## STUDY TEXT
⁂

Because you can dispute an erroneous charge at your local branch?

Because you have, at the end of each transaction, a paper trail (which I believe many of the electronic voting systems lack)?

Because it's the bank's primary goal to deal with money, and they do it all the time, and have lots of practice with it?

Because your vote is probably more important to you than your $100?

Because your money doesn't just disappear, it goes somewhere so that it can be tracked down, and double-checked later?

Whoa! You might as well say that only people with checking accounts and enough credit to have ATM access should be allowed to vote. Or only people willing to pay a $1.50 "transaction fee" should be allowed to vote. ATMs are so cost-effective specifically because they "disenfranchise" a whole class of "risky" citizens and are funded by their users. Republicans might agree that we should use the same criteria to decide who gets to vote, but I wouldn't expect you to.

I'm not praising ATMs for their cost efficiency; I'm praising their reliability . We should have a process we trust at the voting booth as much as we trust ATMs.

⁂

## SUPPLIED MATERIAL
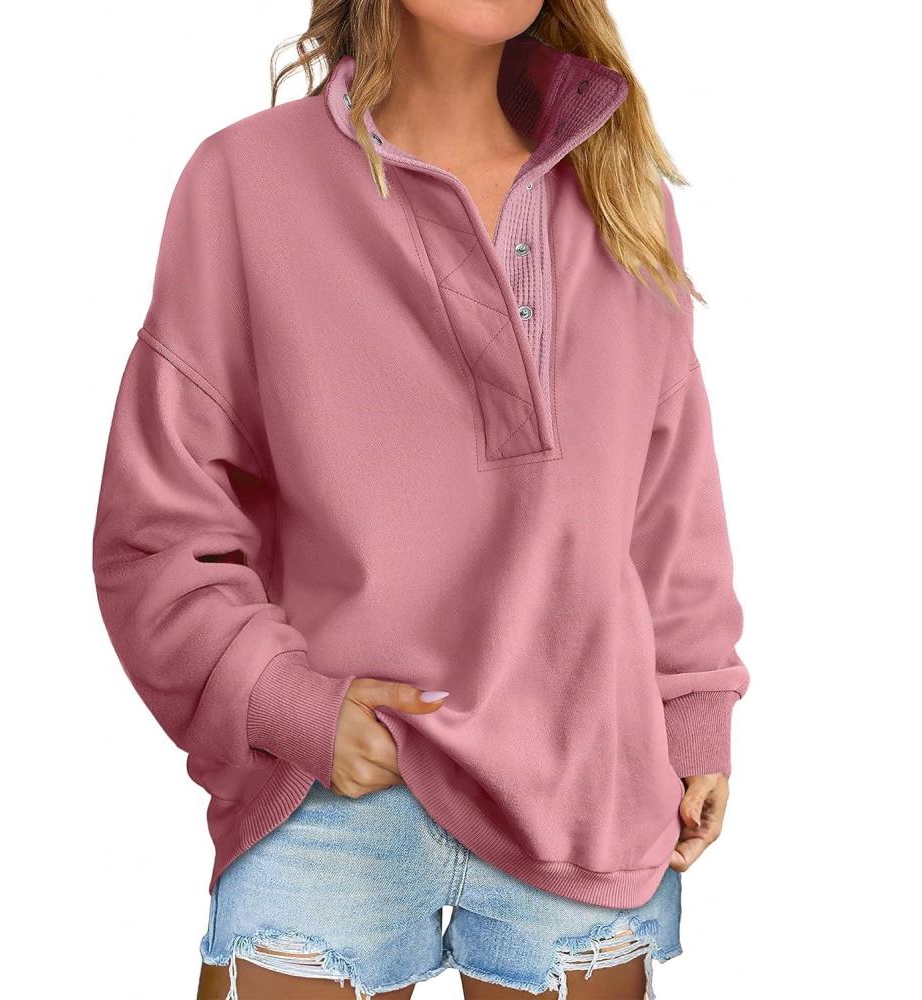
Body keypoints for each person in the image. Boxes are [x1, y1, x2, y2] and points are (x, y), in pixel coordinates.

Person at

⁂

## WORK INSTRUCTION 1
Translate this sentence from the discussion of ATMs and voting machines into Spanish: "We should have a process we trust at the voting booth as much as we trust ATMs."
## WORK INSTRUCTION 2
Please continue the discussion of ATMs and voting machines with a few more sentences that pick up after its last line.

## ANSWER SPACE 1
Deberíamos tener un proceso en el que confiemos en la cabina de votación tanto como confiamos en los cajeros automáticos.

## ANSWER SPACE 2
You are over looking an important aspect of ATMs. Every user of an ATM is required to indentify themselves by entering in a password. The banks then have a record of who you are exactly what transaction you made on the machine, along with when and where. They also have video tape of you making the tranaction.

Are you saying we should do away with secret ballots in America? That all voters should identify themselves on their ballots, so there will be a permanent record who each individual voter voted for, along with a record of the time and location where the voting was done, and a video record of each voter casting his or her ballot?

Wasn't there an episode of The Simpsons where it was revealed that city hall kept records of each identified voter and who they voted for?

A former ATM programmer who left me an e-mail made a similar point: We want a full audit trail of our financial transactions but would never accept one of our votes.

There's already an audit trail of when we've registered and what party we claimed. There may even be one for when we've voted (though not the particular candidate). As long as the actual vote remains secret, I don't think that it would necessarily be a bad idea to keep track of everything else.